Archika Dogra is a Computer Science student at Princeton University. She is founder and advisor of Innoverge, a non-profit that is providing greater opportunities in STEM education for the traditionally underserved and underrepresented.

Image by Andrea Riondino
  • Can you tell us a little bit about yourself (your background, your hometown, your school)?

Of course! My name is Archika, I am originally from the Greater Seattle Area and I currently am a sophomore studying computer science at Princeton, with interests in technology, education, public policy, and social impact.

  • How did you gain an interest in STEM? What were your first experiences with CS?

I was not always STEM-leaning growing up, at first thinking that I was more interested in the social sciences and often shying away from STEM as a subject. My first positive experience in CS, however, was attending Stanford AI4ALL in 2017 under the leadership of Professor Fei-Fei Li and Olga Russakovsky. At AI4ALL, I had the opportunity to explore machine learning intersected with social good in very tangible ways, meet a community of dedicated and brilliant woman, and grow under the mentorship of phenomenal faculty and researchers. 

  • Can you briefly share a few projects which your organization Innoverge has worked on?

Innoverge has impacted 8,000+ students from underrepresented and underserved backgrounds across 14 countries and 56 regions and counting. We’ve spent the past 5 years running various initiatives in-person and virtually, primarily built around our STEMxHumanities model. At Innoverge, we combine the STEM fields with empathy, storytelling, leadership, ethics and humanity by intentionally emphasizing the crossroads of STEM education with the humanities and social sciences. For example, our programming and workshops range from CSxPolitics to NeurosciencexEthics. 

The crux of our programming is establishing long-term workshop programming in partnership with community centers, schools, and libraries catering to students from underserved backgrounds. We’ve run over 300+ workshops, events, and camps completely for free for these students. 

However, we’ve being running a diverse multitude of programming outside of our in-person community education as well. During the pandemic and virtual learning, we shipped free STEM kits to families across the United States for multiple iterations of a 3-week Remote Learning program. 
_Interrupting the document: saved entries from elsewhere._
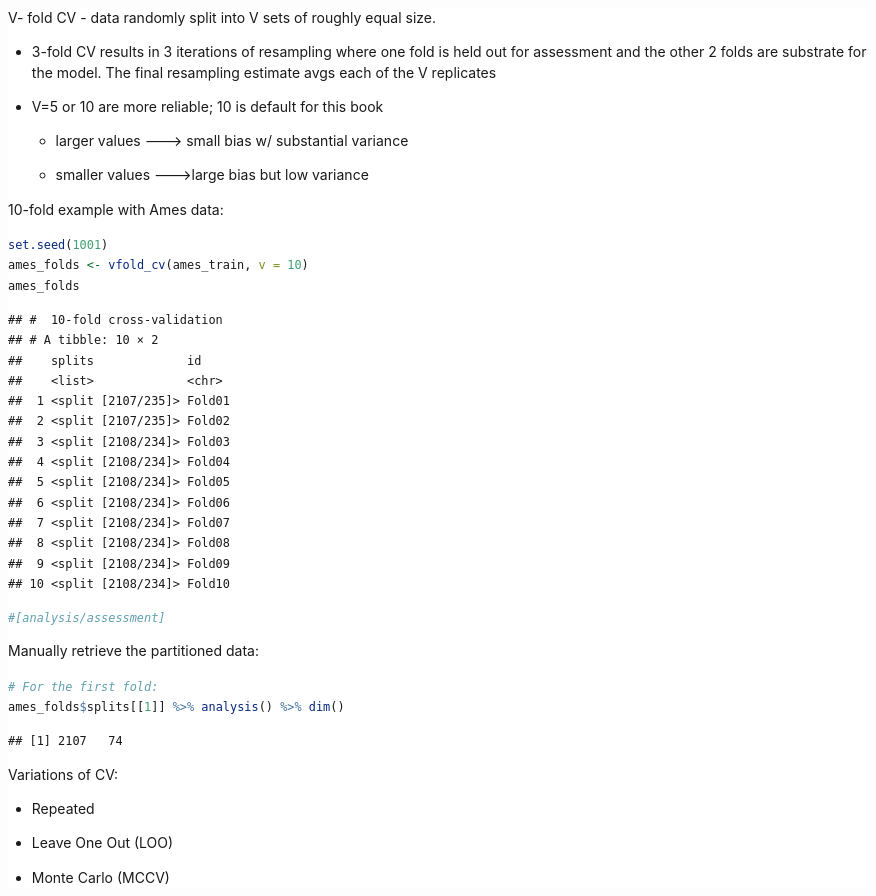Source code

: V- fold CV - data randomly split into V sets of roughly equal size.

-   3-fold CV results in 3 iterations of resampling where one fold is held out for assessment and the other 2 folds are substrate for the model. The final resampling estimate avgs each of the V replicates

-   V=5 or 10 are more reliable; 10 is default for this book

    -   larger values ---\> small bias w/ substantial variance

    -   smaller values ---\>large bias but low variance

10-fold example with Ames data:


```r
set.seed(1001)
ames_folds <- vfold_cv(ames_train, v = 10)
ames_folds
```

```
## #  10-fold cross-validation 
## # A tibble: 10 × 2
##    splits             id    
##    <list>             <chr> 
##  1 <split [2107/235]> Fold01
##  2 <split [2107/235]> Fold02
##  3 <split [2108/234]> Fold03
##  4 <split [2108/234]> Fold04
##  5 <split [2108/234]> Fold05
##  6 <split [2108/234]> Fold06
##  7 <split [2108/234]> Fold07
##  8 <split [2108/234]> Fold08
##  9 <split [2108/234]> Fold09
## 10 <split [2108/234]> Fold10
```

```r
#[analysis/assessment]
```

Manually retrieve the partitioned data:


```r
# For the first fold:
ames_folds$splits[[1]] %>% analysis() %>% dim()
```

```
## [1] 2107   74
```

Variations of CV:

-   Repeated

-   Leave One Out (LOO)

-   Monte Carlo (MCCV)
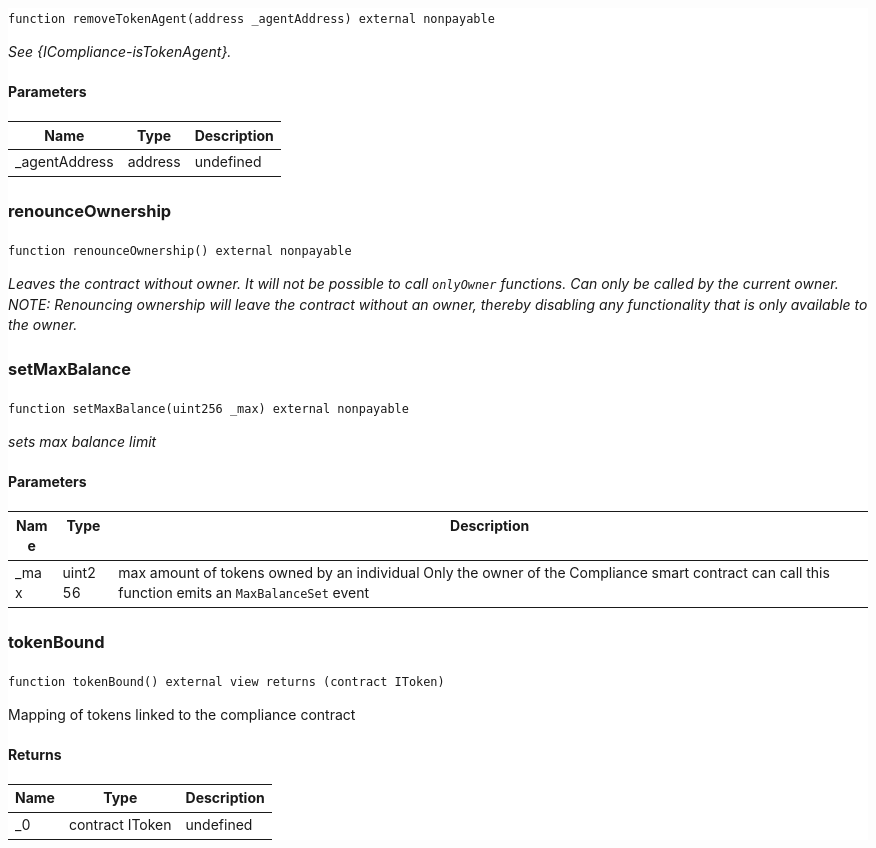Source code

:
 ```solidity
function removeTokenAgent(address _agentAddress) external nonpayable
```



*See {ICompliance-isTokenAgent}.*

#### Parameters

| Name | Type | Description |
|---|---|---|
| _agentAddress | address | undefined |

### renounceOwnership

```solidity
function renounceOwnership() external nonpayable
```



*Leaves the contract without owner. It will not be possible to call `onlyOwner` functions. Can only be called by the current owner. NOTE: Renouncing ownership will leave the contract without an owner, thereby disabling any functionality that is only available to the owner.*


### setMaxBalance

```solidity
function setMaxBalance(uint256 _max) external nonpayable
```



*sets max balance limit*

#### Parameters

| Name | Type | Description |
|---|---|---|
| _max | uint256 | max amount of tokens owned by an individual  Only the owner of the Compliance smart contract can call this function  emits an `MaxBalanceSet` event |

### tokenBound

```solidity
function tokenBound() external view returns (contract IToken)
```

Mapping of tokens linked to the compliance contract




#### Returns

| Name | Type | Description |
|---|---|---|
| _0 | contract IToken | undefined |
We also launched an online incubator mentorship program where high school students across the country mentor younger students to pitch an interdisciplinary STEM project for social good. 

In addition, we currently run a fireside chat series with speakers building and innovating for good, a newsletter for high school opportunities sent out every month, and collaborate with other organizations to run virtual STEMxHumanities events.


  • What advice would you give to female students concerned about the gender disparities in STEM?

Find a strong community of women! There are many women out there who are actively working to support and uplift each other, and I’ve found some of my best resources and opportunities through these communities. 

What are your interests, other than STEM?

Other than STEM, I’m very interested in community education and social impact, especially from a nonprofit and policy perspective. I also am the Co-President of Entrepreneurship Club on campus, a Campus Tour Guide, and a member of Princeton South Asian Theatrics. When I’m at home, I love to go on adventures with friends, play with my dog, and listen and read to true crime podcasts and stories.